Liestiadi

Personal information
- Full name: Ir. Liestiadi
- Date of birth: 14 October 1968 (age 57)
- Place of birth: Medan, Indonesia
- Position: Midfielder

Team information
- Current team: PS Kwarta Deli Serdang (Head Coach)

Youth career
- 1989–1992: North Sumatra Student Team

Senior career*
- Years: Team / Apps / (Gls)
- 1987–1997: PS Kejora

Managerial career
- 1999: SSB Taman Setia Budi
- 2000: PSMS Medan Junior
- 2009: PSMS Medan (Technical Director)
- 2009: PSMS Medan
- 2009–2010: Arema Cronus (Assistant)
- 2011: PSM Makassar (Assistant)
- 2011–2013: Indonesia (Assistant)
- 2011–2013: Indonesia U23 (Assistant)
- 2011–2013: Indonesia U21 (Assistant)
- 2011–2013: Indonesia U19
- 2014: Persiba Balikpapan
- 2015–2016: Gresik United
- 2017: Persipura Jayapura
- 2019: Bandung United
- 2019–2020: PSIM Yogyakarta
- 2021–2022: Persikabo 1973
- 2022–2023: Sriwijaya
- 2025–: PS Kwarta Deli Serdang (Youth)

= Liestiadi =

Indonesian former football player (born 1968)

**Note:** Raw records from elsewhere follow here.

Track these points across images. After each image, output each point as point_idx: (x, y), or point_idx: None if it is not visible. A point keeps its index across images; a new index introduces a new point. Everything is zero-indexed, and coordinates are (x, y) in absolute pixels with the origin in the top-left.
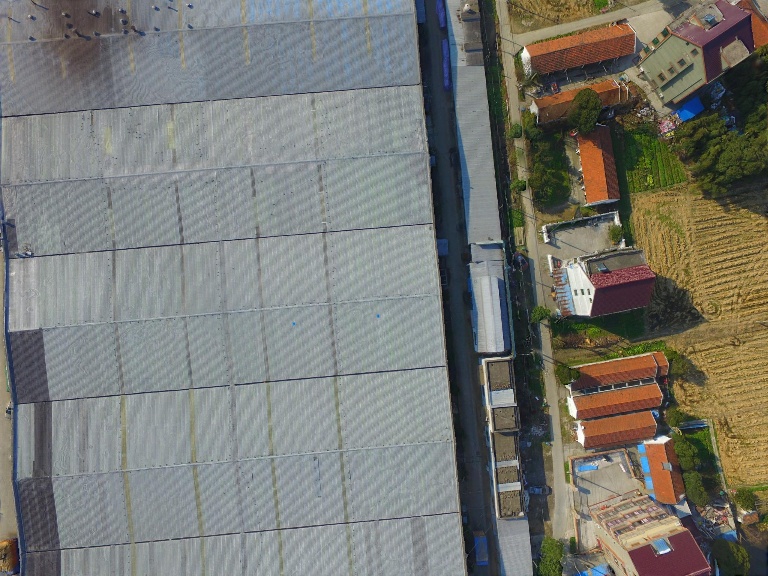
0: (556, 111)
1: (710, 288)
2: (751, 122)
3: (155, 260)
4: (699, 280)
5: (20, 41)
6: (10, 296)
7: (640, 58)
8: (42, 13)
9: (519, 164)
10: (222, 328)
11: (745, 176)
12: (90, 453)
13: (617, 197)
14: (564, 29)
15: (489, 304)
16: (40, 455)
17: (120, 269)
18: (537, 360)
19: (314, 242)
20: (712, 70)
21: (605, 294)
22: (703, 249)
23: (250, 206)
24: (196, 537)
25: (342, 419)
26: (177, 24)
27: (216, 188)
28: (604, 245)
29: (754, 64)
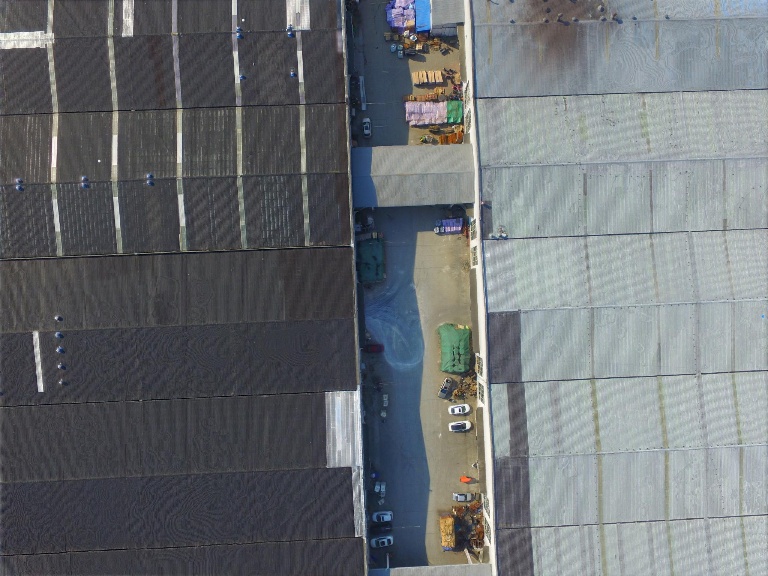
0: None
1: None
2: None
3: (626, 247)
4: None
5: (500, 23)
6: (487, 277)
7: None
8: None
9: None
10: (694, 317)
11: None
12: (564, 435)
13: None
14: None
15: None
16: (515, 435)
17: (593, 255)
18: None
19: None
20: None
21: None
22: None
23: (719, 198)
24: (661, 520)
25: None
26: (653, 13)
27: (689, 179)
28: None
29: None
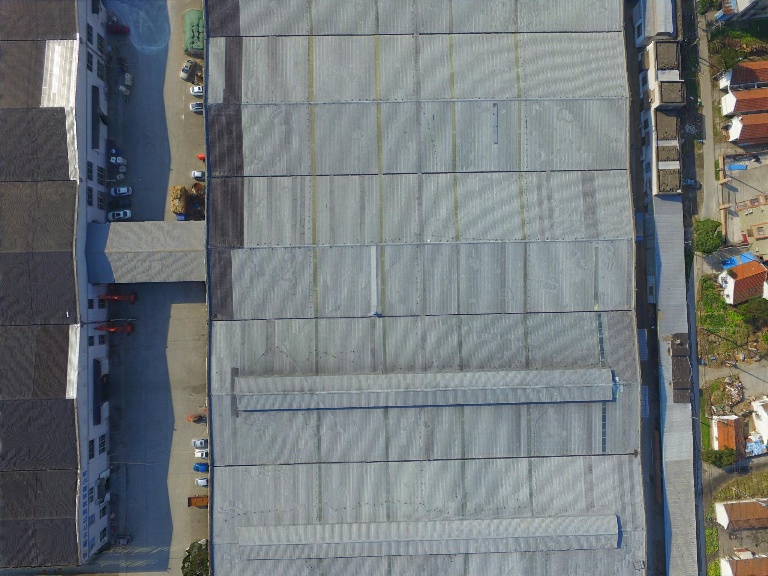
0: None
1: None
2: None
3: None
4: None
5: None
6: None
7: None
8: None
9: None
10: None
11: None
12: (278, 85)
13: None
14: None
15: None
16: (230, 84)
17: None
18: (693, 62)
19: None
20: None
21: None
22: None
23: None
24: (375, 174)
25: (521, 71)
26: None
27: None
28: None
29: None
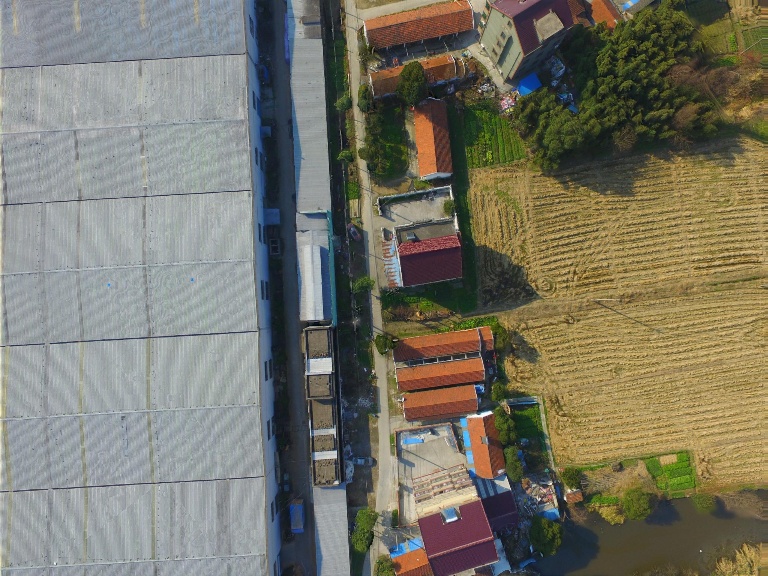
0: (391, 85)
1: (546, 265)
2: (585, 99)
3: None
4: (534, 257)
5: None
6: None
7: (479, 34)
8: None
9: (358, 137)
10: (39, 287)
11: (570, 151)
12: None
13: (449, 171)
14: (409, 5)
15: (310, 272)
16: None
17: None
18: (367, 332)
19: (134, 206)
20: (528, 43)
21: (412, 263)
22: (540, 226)
23: (73, 169)
24: (5, 492)
25: (152, 380)
26: None
27: (40, 150)
28: None
29: (588, 41)
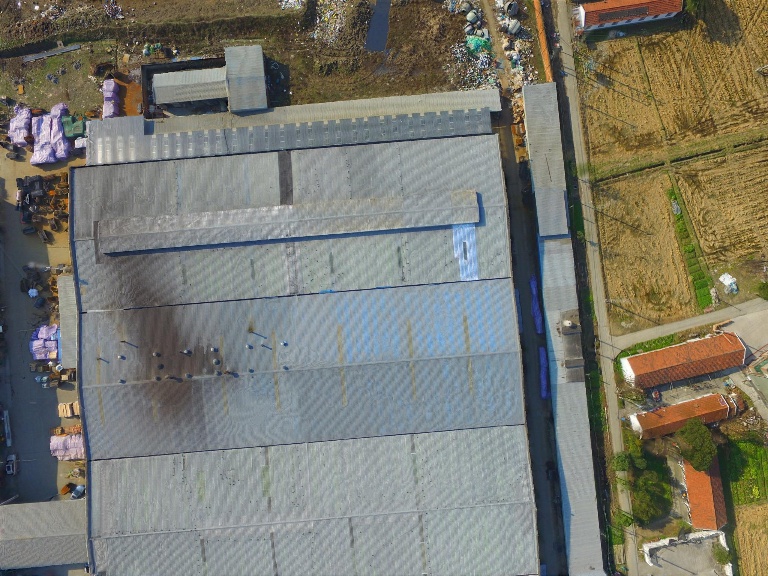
0: (660, 430)
1: None
2: None
3: None
4: None
5: (110, 384)
6: None
7: (749, 370)
8: (132, 353)
9: (618, 476)
10: None
11: None
12: None
13: (725, 522)
14: (666, 331)
15: None
16: None
17: None
18: None
19: None
20: None
21: None
22: None
23: (348, 557)
24: None
25: None
26: (271, 364)
27: (313, 540)
28: (708, 563)
29: None
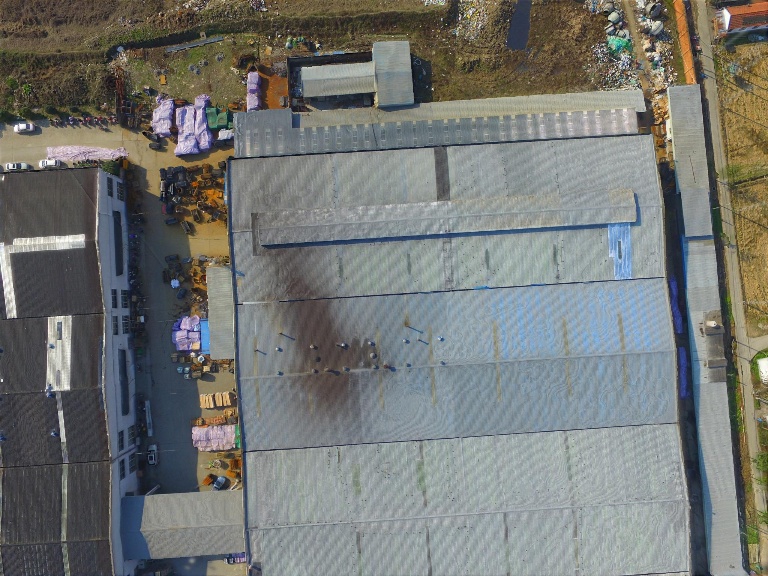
0: None
1: None
2: None
3: None
4: None
5: (267, 375)
6: None
7: None
8: (289, 345)
9: (754, 476)
10: None
11: None
12: None
13: None
14: None
15: None
16: None
17: None
18: None
19: None
20: None
21: None
22: None
23: (502, 552)
24: None
25: None
26: (428, 359)
27: (468, 534)
28: None
29: None
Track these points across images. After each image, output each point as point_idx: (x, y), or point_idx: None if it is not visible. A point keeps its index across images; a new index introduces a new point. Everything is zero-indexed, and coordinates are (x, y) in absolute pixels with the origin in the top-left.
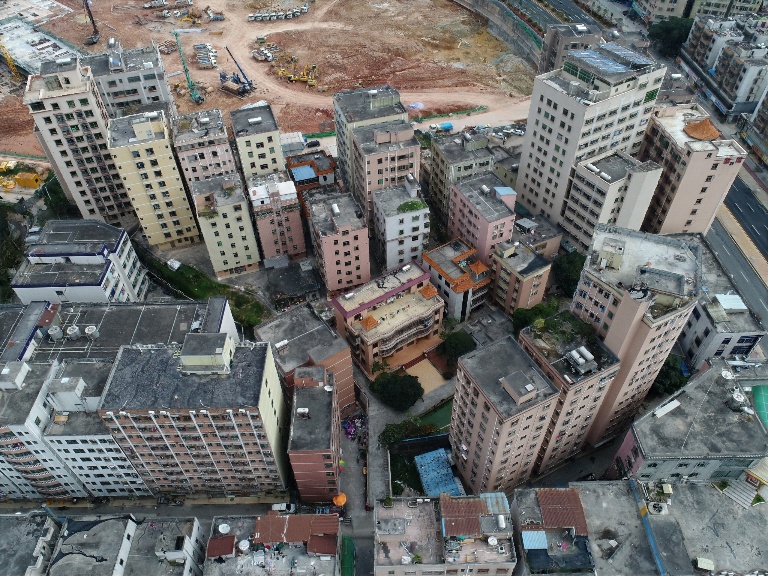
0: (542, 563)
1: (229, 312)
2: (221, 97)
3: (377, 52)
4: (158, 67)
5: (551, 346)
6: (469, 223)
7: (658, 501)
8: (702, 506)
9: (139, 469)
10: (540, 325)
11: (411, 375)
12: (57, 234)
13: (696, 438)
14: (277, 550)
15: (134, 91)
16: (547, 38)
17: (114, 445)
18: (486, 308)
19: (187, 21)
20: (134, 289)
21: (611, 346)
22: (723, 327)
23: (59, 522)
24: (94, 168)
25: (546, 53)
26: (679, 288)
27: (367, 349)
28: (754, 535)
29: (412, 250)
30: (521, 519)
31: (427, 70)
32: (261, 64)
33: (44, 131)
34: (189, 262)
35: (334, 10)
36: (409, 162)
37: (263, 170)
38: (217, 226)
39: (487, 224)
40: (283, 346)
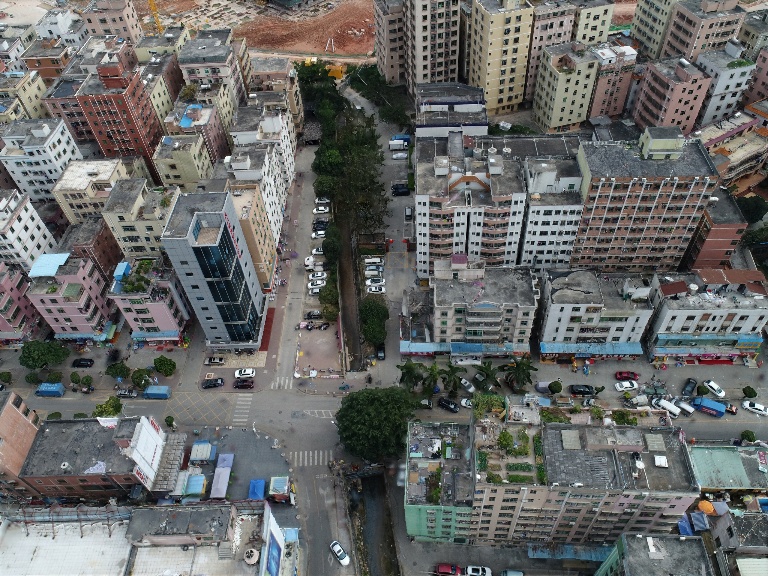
0: None
1: None
2: None
3: None
4: None
5: None
6: None
7: None
8: None
9: (576, 246)
10: None
11: None
12: (427, 93)
13: None
14: (717, 293)
15: None
16: None
17: (578, 217)
18: None
19: None
20: None
21: None
22: None
23: None
24: (441, 43)
25: None
26: None
27: None
28: None
29: (727, 107)
30: None
31: None
32: None
33: (418, 7)
34: (516, 124)
35: None
36: (732, 28)
37: (590, 42)
38: (570, 82)
39: None
40: None
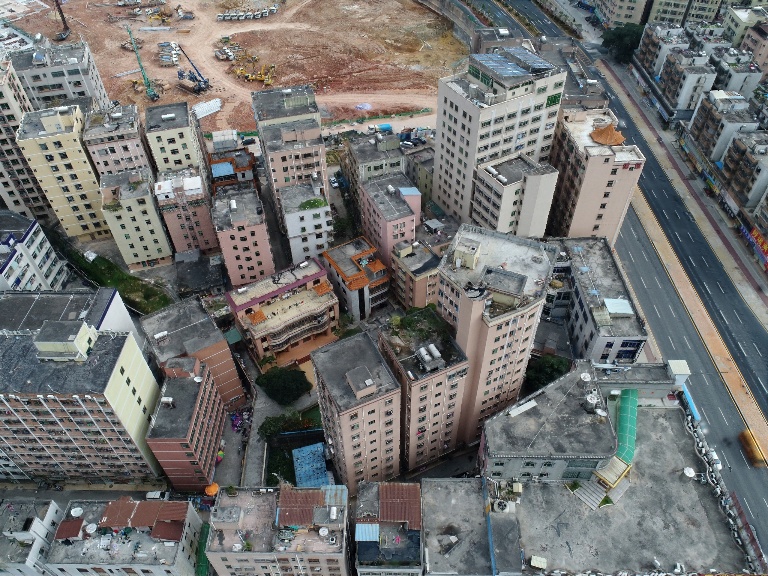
0: (369, 555)
1: (120, 303)
2: (177, 94)
3: (338, 53)
4: (81, 63)
5: (405, 343)
6: (375, 222)
7: (507, 499)
8: (550, 506)
9: (8, 452)
10: (395, 322)
11: (303, 370)
12: None
13: (544, 438)
14: (124, 534)
15: (59, 86)
16: (472, 41)
17: None
18: (389, 307)
19: (157, 19)
20: (47, 279)
21: (461, 344)
22: (607, 331)
23: None
24: (15, 160)
25: None
26: (520, 288)
27: (256, 343)
28: (595, 536)
29: (317, 247)
30: (358, 512)
31: (384, 72)
32: (222, 63)
33: None
34: (106, 254)
35: (303, 11)
36: (315, 161)
37: (177, 165)
38: (122, 219)
39: (386, 223)
40: (162, 337)
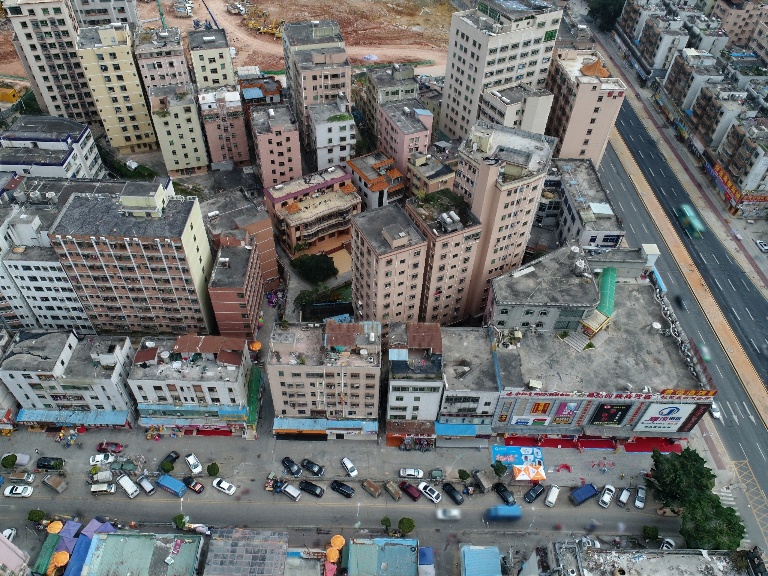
0: (401, 369)
1: (172, 191)
2: None
3: (343, 13)
4: None
5: (429, 212)
6: (391, 139)
7: (510, 344)
8: (544, 349)
9: (84, 303)
10: (421, 195)
11: None
12: (28, 127)
13: (541, 292)
14: (192, 361)
15: (105, 11)
16: None
17: (62, 273)
18: None
19: None
20: None
21: (476, 212)
22: (591, 227)
23: (13, 335)
24: (65, 75)
25: (476, 5)
26: (527, 162)
27: (290, 231)
28: (581, 369)
29: (341, 160)
30: (390, 341)
31: (387, 31)
32: (234, 17)
33: (20, 35)
34: (146, 164)
35: None
36: (341, 82)
37: (215, 85)
38: (169, 125)
39: (403, 136)
40: (215, 216)
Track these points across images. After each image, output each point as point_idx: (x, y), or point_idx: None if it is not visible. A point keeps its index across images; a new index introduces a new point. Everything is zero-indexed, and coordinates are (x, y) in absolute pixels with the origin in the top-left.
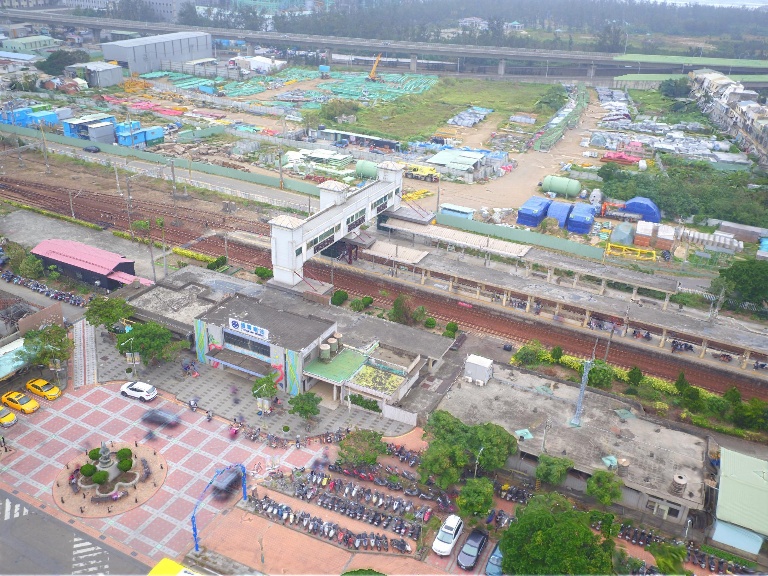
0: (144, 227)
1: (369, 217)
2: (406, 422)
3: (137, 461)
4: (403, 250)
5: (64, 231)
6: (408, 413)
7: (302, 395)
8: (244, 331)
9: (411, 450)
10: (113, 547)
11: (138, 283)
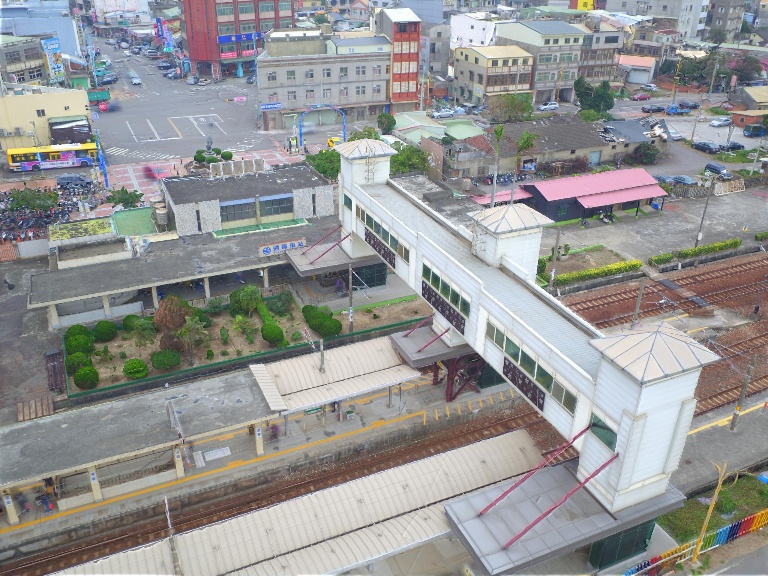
0: (521, 140)
1: (481, 346)
2: (30, 254)
3: (209, 171)
4: (335, 388)
5: (760, 220)
6: (25, 242)
7: (133, 193)
8: (244, 171)
9: (0, 238)
10: (154, 161)
11: (464, 183)
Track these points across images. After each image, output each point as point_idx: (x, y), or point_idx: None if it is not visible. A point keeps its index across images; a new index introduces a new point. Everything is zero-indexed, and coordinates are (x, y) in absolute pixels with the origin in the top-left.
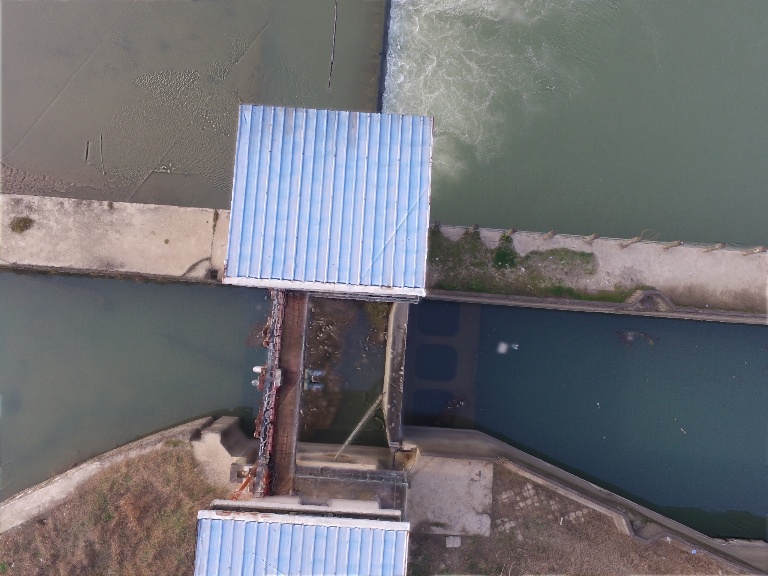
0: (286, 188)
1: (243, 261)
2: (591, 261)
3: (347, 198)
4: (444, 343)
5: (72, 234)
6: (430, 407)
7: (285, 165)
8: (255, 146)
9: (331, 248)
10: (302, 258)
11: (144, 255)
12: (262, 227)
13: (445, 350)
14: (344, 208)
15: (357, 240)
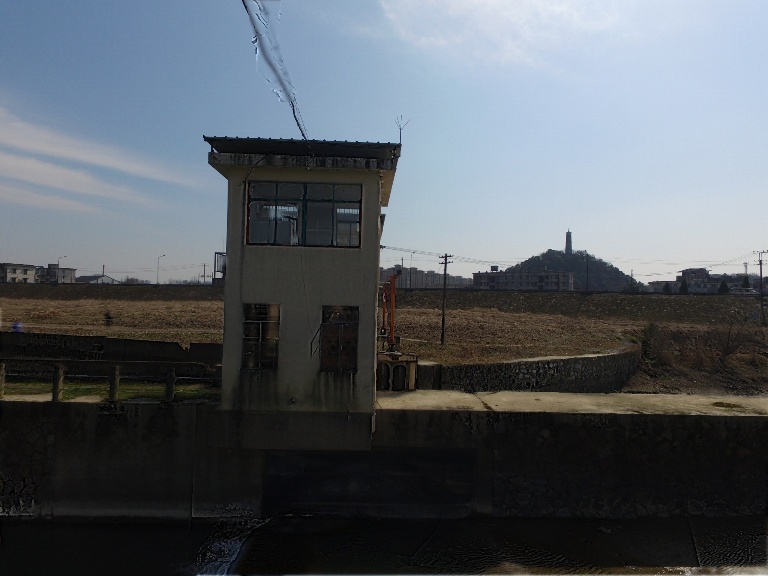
0: None
1: None
2: None
3: None
4: None
5: None
6: None
7: None
8: None
9: None
10: None
11: None
12: None
13: None
14: None
15: None
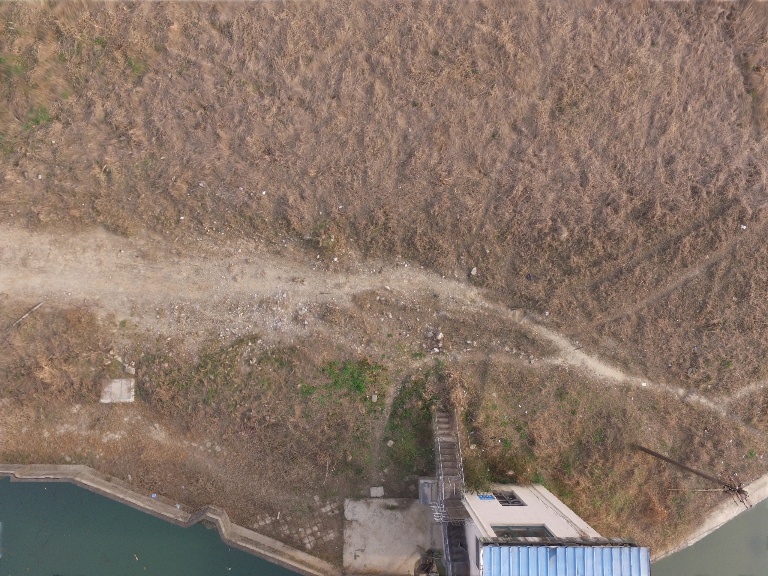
0: None
1: None
2: None
3: None
4: None
5: None
6: None
7: None
8: None
9: None
10: None
11: None
12: None
13: None
14: None
15: None
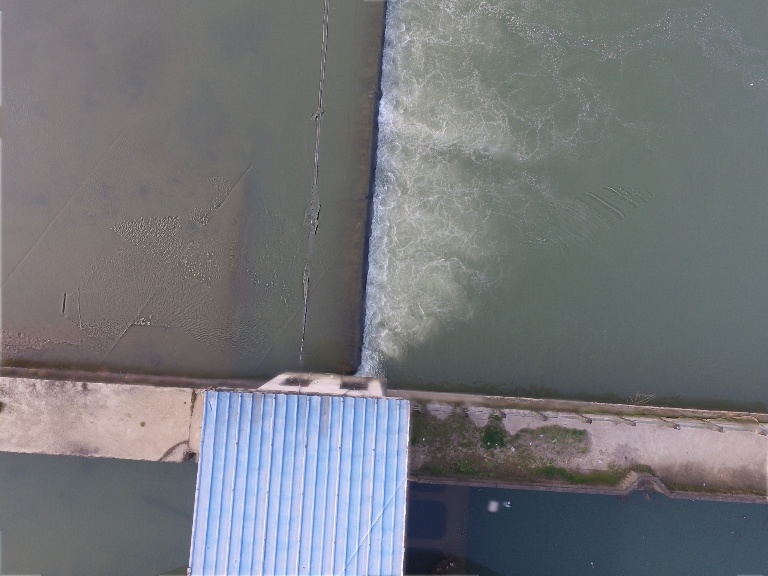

Liestiadi (born 14 October 1968) is an Indonesian former football player. He currently coached for youth team of PS Kwarta Deli Serdang.

== Personal life ==
Before getting into coaching, he was a computer teacher in SMA Sutomo in Medan. He holds a Bachelor of Information Technology degree from Institut Teknologi TD Pardede.

== Coaching career ==
During his time at Arema as Robert Alberts assistant, he won the 2009–10 Indonesia Super League. He was appointed as the assistant for the Indonesia national football team in 2011 and also for several youth national teams.

On 26 November 2014, he signed with Gresik United to coach them for the 2015 Indonesia Super League.

Since 2008, he holds the AFC A coaching licence.